How to Gauge your Gauge

Understanding the Size of Your Holes


The term, gauge, refers to the thickness of the earring post that goes through your ear. The higher the number the smaller the size. 

Although we vary in ear size and shape, here are some commonly used standards for piercing to help you gauge your gauge.

20G (0.81mm) Most earlobe piercings are made with a 20G needle, as are some nose piercings. See our Push Pin Style flat back earring posts.
18G (1.0mm) Can be used for earlobe piercings, nose piercings, as well as some cartilage piercings  (e.g. forward helix). 18G earrings are great for many healed cartilage piercings. 
16G (1.2mm) A 16G needle is used for most cartilage piercings, including the tragus, helix, rook, conch and daith. Shop threaded cartilage piercing and bendable hoops.


The length of your piercing refers to the wearable length of the earring post that goes through your piercing. For push pin flat back posts, it’s the length of the post. For hoops, this refers to the interior diameter of the ring.

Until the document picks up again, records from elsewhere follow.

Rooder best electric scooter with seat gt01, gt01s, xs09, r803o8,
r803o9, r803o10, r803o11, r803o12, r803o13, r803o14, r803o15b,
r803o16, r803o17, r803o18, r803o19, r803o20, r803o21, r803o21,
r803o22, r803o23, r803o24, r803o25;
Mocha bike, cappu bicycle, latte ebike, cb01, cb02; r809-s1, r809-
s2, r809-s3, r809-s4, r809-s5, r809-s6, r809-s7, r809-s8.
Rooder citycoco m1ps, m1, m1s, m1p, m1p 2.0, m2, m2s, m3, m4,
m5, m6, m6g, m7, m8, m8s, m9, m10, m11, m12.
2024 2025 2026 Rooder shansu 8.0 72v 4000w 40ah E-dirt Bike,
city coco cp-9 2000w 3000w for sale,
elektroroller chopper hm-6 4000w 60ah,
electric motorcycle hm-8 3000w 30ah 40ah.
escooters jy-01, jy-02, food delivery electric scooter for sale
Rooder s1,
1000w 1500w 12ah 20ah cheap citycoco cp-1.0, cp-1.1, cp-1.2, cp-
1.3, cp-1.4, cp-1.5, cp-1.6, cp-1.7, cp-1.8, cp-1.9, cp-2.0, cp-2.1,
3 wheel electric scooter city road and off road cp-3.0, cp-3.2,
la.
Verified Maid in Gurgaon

Some standard sizes for various piercings:

Tragus Piercing 16G, 18G 6mm, 8mm
Helix Piercing 16G, 18G 6mm, 8mm
Rook Piercing 16G, 18G 8mm, 10mm
Conch Piercing 16G, 18G 6mm, 8mm, 10mm
Daith Piercing 16G, 18G 6mm, 8mm
Nose/Nostril Piercing 20G, 18G 6mm, 8mm
Earlobe Piercing 20G, 18G 6mm, 8mm

Still Unsure Of What Size Earring You Need?

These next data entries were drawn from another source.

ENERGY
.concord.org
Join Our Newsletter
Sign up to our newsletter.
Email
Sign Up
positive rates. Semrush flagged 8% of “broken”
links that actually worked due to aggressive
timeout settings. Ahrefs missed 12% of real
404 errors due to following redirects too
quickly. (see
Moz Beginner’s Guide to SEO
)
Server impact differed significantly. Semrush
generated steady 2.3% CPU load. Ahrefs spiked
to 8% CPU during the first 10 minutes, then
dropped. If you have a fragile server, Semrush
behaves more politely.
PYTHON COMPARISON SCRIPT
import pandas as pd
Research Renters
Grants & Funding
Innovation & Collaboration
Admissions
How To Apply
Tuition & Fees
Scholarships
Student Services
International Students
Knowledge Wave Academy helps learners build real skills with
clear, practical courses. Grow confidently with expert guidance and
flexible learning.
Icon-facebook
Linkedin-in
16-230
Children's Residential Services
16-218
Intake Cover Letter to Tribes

Your piercer will be able to tell you what size needle you were pierced with, along with the appropriate length/diameter you need.  Our recommendation is to ask your professional piercer for this information if at all possible.  

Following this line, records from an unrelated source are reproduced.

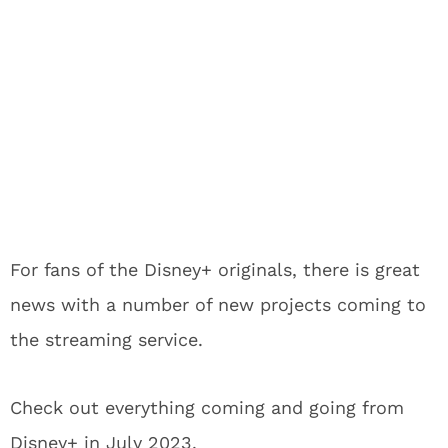
For fans of the Disney+ originals, there is great
news with a number of new projects coming to
the streaming service.
Check out everything coming and going from
Disney+ in July 2023.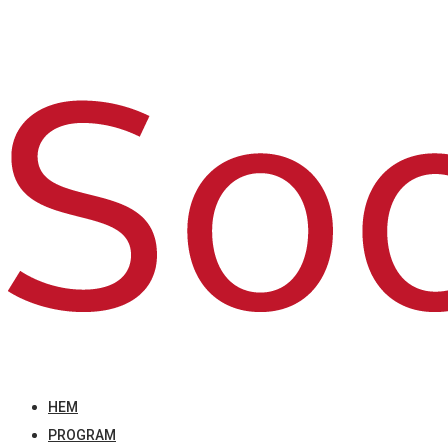
HEM
PROGRAM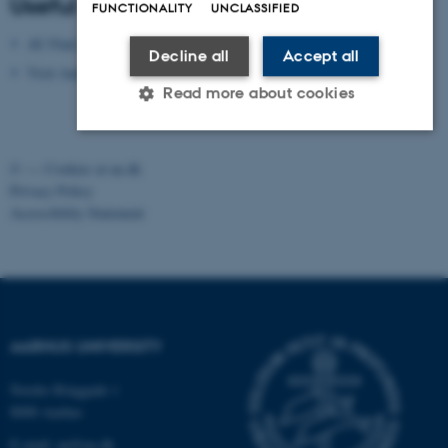
Useful apps
FUNCTIONALITY
UNCLASSIFIED
AU Find App
Decline all
Accept all
Visit Aarhus Apps
Read more about cookies
©
—
Cookies at au.dk
Strictly necessary
Statistic
Targeting
Privacy Policy
Functionality
Unclassified
Accessibility Statement
These cookies make it possible to
use basic website functionality, e.g.
navigation etc. The website does
AARHUS UNIVERSITY
not work without these cookies.
Nordre Ringgade 1
8000 Aarhus
E-mail: au@au.dk
Name
Provider / Domain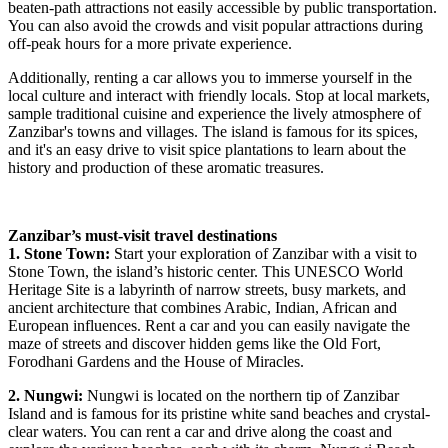
beaten-path attractions not easily accessible by public transportation.
You can also avoid the crowds and visit popular attractions during
off-peak hours for a more private experience.
Additionally, renting a car allows you to immerse yourself in the
local culture and interact with friendly locals. Stop at local markets,
sample traditional cuisine and experience the lively atmosphere of
Zanzibar's towns and villages. The island is famous for its spices,
and it's an easy drive to visit spice plantations to learn about the
history and production of these aromatic treasures.
Zanzibar’s must-visit travel destinations
1. Stone Town:
Start your exploration of Zanzibar with a visit to
Stone Town, the island’s historic center. This UNESCO World
Heritage Site is a labyrinth of narrow streets, busy markets, and
ancient architecture that combines Arabic, Indian, African and
European influences. Rent a car and you can easily navigate the
maze of streets and discover hidden gems like the Old Fort,
Forodhani Gardens and the House of Miracles.
2. Nungwi:
Nungwi is located on the northern tip of Zanzibar
Island and is famous for its pristine white sand beaches and crystal-
clear waters. You can rent a car and drive along the coast and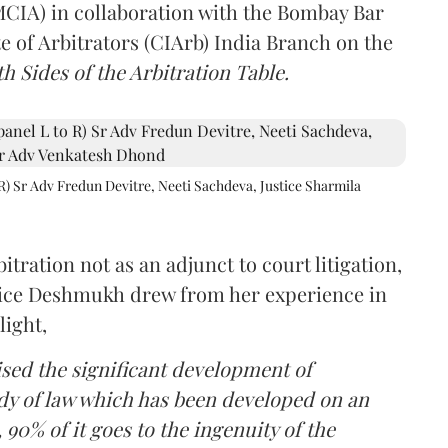
(MCIA) in collaboration with the Bombay Bar
e of Arbitrators (CIArb) India Branch on the
h Sides of the Arbitration Table.
R) Sr Adv Fredun Devitre, Neeti Sachdeva, Justice Sharmila
itration not as an adjunct to court litigation,
ustice Deshmukh drew from her experience in
light,
lised the significant development of
ody of law which has been developed on an
 90% of it goes to the ingenuity of the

Gauge Size: Insert a standard earring post through your piercing - this is going to be a 20G size post. If it fits snugly, then your gauge size will be 20G. If you can move it around a little bit, try an 18G size. If you can move it around quite a bit, then you probably want a 16G size.

Length/Diameter: Again try inserting a standard earring post into your piercing. Mark off on the post where you want the piece of jewelry to fit, and then upon removal, measure that length with a ruler. When in doubt, go a little larger in size so that you don't put undue pressure on your piercing. Typically fresher piercing are going to need longer posts to allow for swelling.